[WHAT YOU ARE ASKED TO DO] Your copy should match the records exactly, apart from the pictures, which stay out.

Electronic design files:
____________

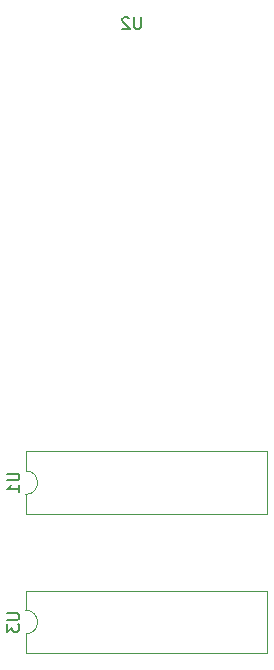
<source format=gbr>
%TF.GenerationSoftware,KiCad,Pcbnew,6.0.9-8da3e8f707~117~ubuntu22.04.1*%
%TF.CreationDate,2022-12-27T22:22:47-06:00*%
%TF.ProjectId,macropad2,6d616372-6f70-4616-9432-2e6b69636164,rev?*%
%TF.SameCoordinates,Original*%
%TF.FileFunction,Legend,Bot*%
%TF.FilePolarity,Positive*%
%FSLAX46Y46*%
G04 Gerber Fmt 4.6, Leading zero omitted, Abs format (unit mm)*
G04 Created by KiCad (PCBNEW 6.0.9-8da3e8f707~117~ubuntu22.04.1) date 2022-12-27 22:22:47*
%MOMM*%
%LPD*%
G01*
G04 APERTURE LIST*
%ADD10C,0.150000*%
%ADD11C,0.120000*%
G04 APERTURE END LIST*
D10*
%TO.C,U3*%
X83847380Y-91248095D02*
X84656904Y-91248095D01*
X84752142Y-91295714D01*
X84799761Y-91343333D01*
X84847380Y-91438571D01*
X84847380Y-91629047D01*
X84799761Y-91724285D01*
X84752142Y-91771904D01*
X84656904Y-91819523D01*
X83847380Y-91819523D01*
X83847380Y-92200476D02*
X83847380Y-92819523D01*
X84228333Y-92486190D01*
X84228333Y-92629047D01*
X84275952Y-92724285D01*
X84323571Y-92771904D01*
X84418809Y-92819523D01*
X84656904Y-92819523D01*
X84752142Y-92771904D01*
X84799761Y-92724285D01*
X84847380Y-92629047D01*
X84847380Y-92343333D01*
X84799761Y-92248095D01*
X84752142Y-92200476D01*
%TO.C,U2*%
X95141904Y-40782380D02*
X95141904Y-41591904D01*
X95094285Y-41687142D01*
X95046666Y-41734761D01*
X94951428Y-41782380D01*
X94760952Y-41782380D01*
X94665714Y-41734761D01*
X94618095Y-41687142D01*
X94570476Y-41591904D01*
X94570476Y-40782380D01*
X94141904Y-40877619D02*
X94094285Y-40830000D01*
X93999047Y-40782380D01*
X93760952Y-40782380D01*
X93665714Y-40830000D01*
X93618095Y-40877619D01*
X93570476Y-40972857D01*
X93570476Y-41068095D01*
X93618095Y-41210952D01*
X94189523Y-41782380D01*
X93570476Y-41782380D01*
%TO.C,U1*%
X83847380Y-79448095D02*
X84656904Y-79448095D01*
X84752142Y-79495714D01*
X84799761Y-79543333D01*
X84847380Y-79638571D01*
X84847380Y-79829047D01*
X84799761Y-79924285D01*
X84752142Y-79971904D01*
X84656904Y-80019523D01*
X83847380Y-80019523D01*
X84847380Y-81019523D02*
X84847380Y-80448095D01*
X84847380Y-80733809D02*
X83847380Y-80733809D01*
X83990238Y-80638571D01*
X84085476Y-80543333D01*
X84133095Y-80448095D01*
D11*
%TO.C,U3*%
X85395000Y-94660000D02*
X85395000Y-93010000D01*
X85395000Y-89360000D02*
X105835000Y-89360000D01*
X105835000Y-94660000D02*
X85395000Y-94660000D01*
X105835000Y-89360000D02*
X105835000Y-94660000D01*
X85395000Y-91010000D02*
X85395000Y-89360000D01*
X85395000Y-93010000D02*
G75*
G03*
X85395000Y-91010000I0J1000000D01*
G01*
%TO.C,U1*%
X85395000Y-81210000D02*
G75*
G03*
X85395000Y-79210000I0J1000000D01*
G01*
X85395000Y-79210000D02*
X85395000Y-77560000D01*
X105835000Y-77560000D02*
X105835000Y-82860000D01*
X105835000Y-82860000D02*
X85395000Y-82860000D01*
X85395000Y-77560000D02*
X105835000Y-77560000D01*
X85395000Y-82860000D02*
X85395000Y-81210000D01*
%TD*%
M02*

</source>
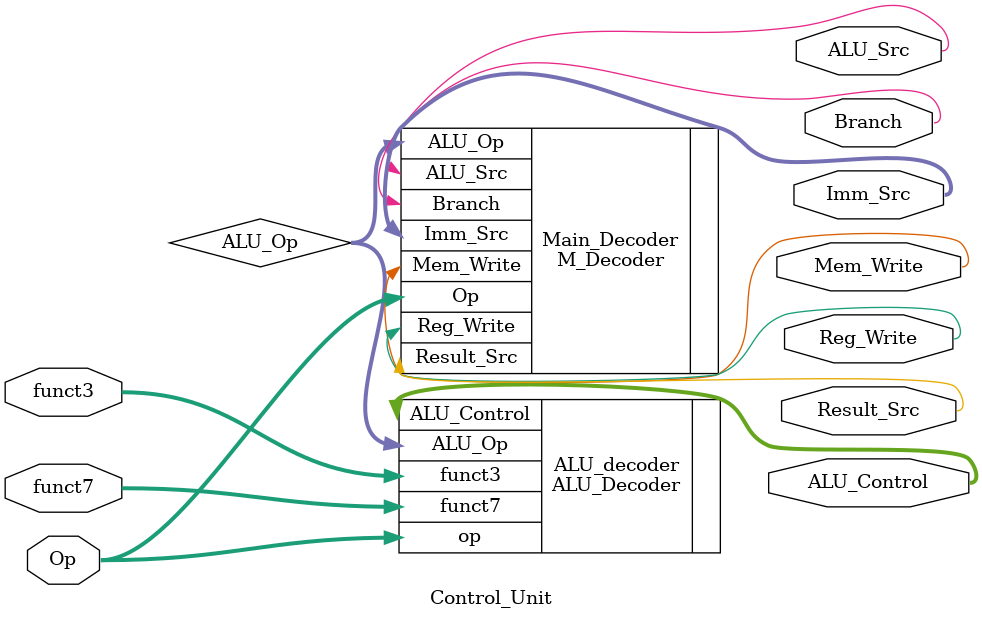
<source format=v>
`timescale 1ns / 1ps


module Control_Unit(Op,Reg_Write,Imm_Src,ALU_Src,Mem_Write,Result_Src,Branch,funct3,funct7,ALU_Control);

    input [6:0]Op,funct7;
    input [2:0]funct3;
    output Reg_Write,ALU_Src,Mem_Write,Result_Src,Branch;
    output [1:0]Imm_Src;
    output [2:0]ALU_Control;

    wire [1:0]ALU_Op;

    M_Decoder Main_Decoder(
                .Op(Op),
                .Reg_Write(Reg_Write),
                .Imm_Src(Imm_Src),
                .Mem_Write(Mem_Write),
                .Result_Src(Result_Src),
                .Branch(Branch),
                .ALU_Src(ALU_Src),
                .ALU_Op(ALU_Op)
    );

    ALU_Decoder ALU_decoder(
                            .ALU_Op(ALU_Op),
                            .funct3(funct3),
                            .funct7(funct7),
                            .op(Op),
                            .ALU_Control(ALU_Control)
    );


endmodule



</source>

____________

[SOLUTION]
<source format=gbr>
%TF.GenerationSoftware,KiCad,Pcbnew,6.0.9-8da3e8f707~117~ubuntu22.04.1*%
%TF.CreationDate,2022-12-27T22:22:47-06:00*%
%TF.ProjectId,macropad2,6d616372-6f70-4616-9432-2e6b69636164,rev?*%
%TF.SameCoordinates,Original*%
%TF.FileFunction,Legend,Bot*%
%TF.FilePolarity,Positive*%
%FSLAX46Y46*%
G04 Gerber Fmt 4.6, Leading zero omitted, Abs format (unit mm)*
G04 Created by KiCad (PCBNEW 6.0.9-8da3e8f707~117~ubuntu22.04.1) date 2022-12-27 22:22:47*
%MOMM*%
%LPD*%
G01*
G04 APERTURE LIST*
%ADD10C,0.150000*%
%ADD11C,0.120000*%
G04 APERTURE END LIST*
D10*
%TO.C,U3*%
X83847380Y-91248095D02*
X84656904Y-91248095D01*
X84752142Y-91295714D01*
X84799761Y-91343333D01*
X84847380Y-91438571D01*
X84847380Y-91629047D01*
X84799761Y-91724285D01*
X84752142Y-91771904D01*
X84656904Y-91819523D01*
X83847380Y-91819523D01*
X83847380Y-92200476D02*
X83847380Y-92819523D01*
X84228333Y-92486190D01*
X84228333Y-92629047D01*
X84275952Y-92724285D01*
X84323571Y-92771904D01*
X84418809Y-92819523D01*
X84656904Y-92819523D01*
X84752142Y-92771904D01*
X84799761Y-92724285D01*
X84847380Y-92629047D01*
X84847380Y-92343333D01*
X84799761Y-92248095D01*
X84752142Y-92200476D01*
%TO.C,U2*%
X95141904Y-40782380D02*
X95141904Y-41591904D01*
X95094285Y-41687142D01*
X95046666Y-41734761D01*
X94951428Y-41782380D01*
X94760952Y-41782380D01*
X94665714Y-41734761D01*
X94618095Y-41687142D01*
X94570476Y-41591904D01*
X94570476Y-40782380D01*
X94141904Y-40877619D02*
X94094285Y-40830000D01*
X93999047Y-40782380D01*
X93760952Y-40782380D01*
X93665714Y-40830000D01*
X93618095Y-40877619D01*
X93570476Y-40972857D01*
X93570476Y-41068095D01*
X93618095Y-41210952D01*
X94189523Y-41782380D01*
X93570476Y-41782380D01*
%TO.C,U1*%
X83847380Y-79448095D02*
X84656904Y-79448095D01*
X84752142Y-79495714D01*
X84799761Y-79543333D01*
X84847380Y-79638571D01*
X84847380Y-79829047D01*
X84799761Y-79924285D01*
X84752142Y-79971904D01*
X84656904Y-80019523D01*
X83847380Y-80019523D01*
X84847380Y-81019523D02*
X84847380Y-80448095D01*
X84847380Y-80733809D02*
X83847380Y-80733809D01*
X83990238Y-80638571D01*
X84085476Y-80543333D01*
X84133095Y-80448095D01*
D11*
%TO.C,U3*%
X85395000Y-94660000D02*
X85395000Y-93010000D01*
X85395000Y-89360000D02*
X105835000Y-89360000D01*
X105835000Y-94660000D02*
X85395000Y-94660000D01*
X105835000Y-89360000D02*
X105835000Y-94660000D01*
X85395000Y-91010000D02*
X85395000Y-89360000D01*
X85395000Y-93010000D02*
G75*
G03*
X85395000Y-91010000I0J1000000D01*
G01*
%TO.C,U1*%
X85395000Y-81210000D02*
G75*
G03*
X85395000Y-79210000I0J1000000D01*
G01*
X85395000Y-79210000D02*
X85395000Y-77560000D01*
X105835000Y-77560000D02*
X105835000Y-82860000D01*
X105835000Y-82860000D02*
X85395000Y-82860000D01*
X85395000Y-77560000D02*
X105835000Y-77560000D01*
X85395000Y-82860000D02*
X85395000Y-81210000D01*
%TD*%
M02*

</source>
<source format=v>
`timescale 1ns / 1ps


module Control_Unit(Op,Reg_Write,Imm_Src,ALU_Src,Mem_Write,Result_Src,Branch,funct3,funct7,ALU_Control);

    input [6:0]Op,funct7;
    input [2:0]funct3;
    output Reg_Write,ALU_Src,Mem_Write,Result_Src,Branch;
    output [1:0]Imm_Src;
    output [2:0]ALU_Control;

    wire [1:0]ALU_Op;

    M_Decoder Main_Decoder(
                .Op(Op),
                .Reg_Write(Reg_Write),
                .Imm_Src(Imm_Src),
                .Mem_Write(Mem_Write),
                .Result_Src(Result_Src),
                .Branch(Branch),
                .ALU_Src(ALU_Src),
                .ALU_Op(ALU_Op)
    );

    ALU_Decoder ALU_decoder(
                            .ALU_Op(ALU_Op),
                            .funct3(funct3),
                            .funct7(funct7),
                            .op(Op),
                            .ALU_Control(ALU_Control)
    );


endmodule



</source>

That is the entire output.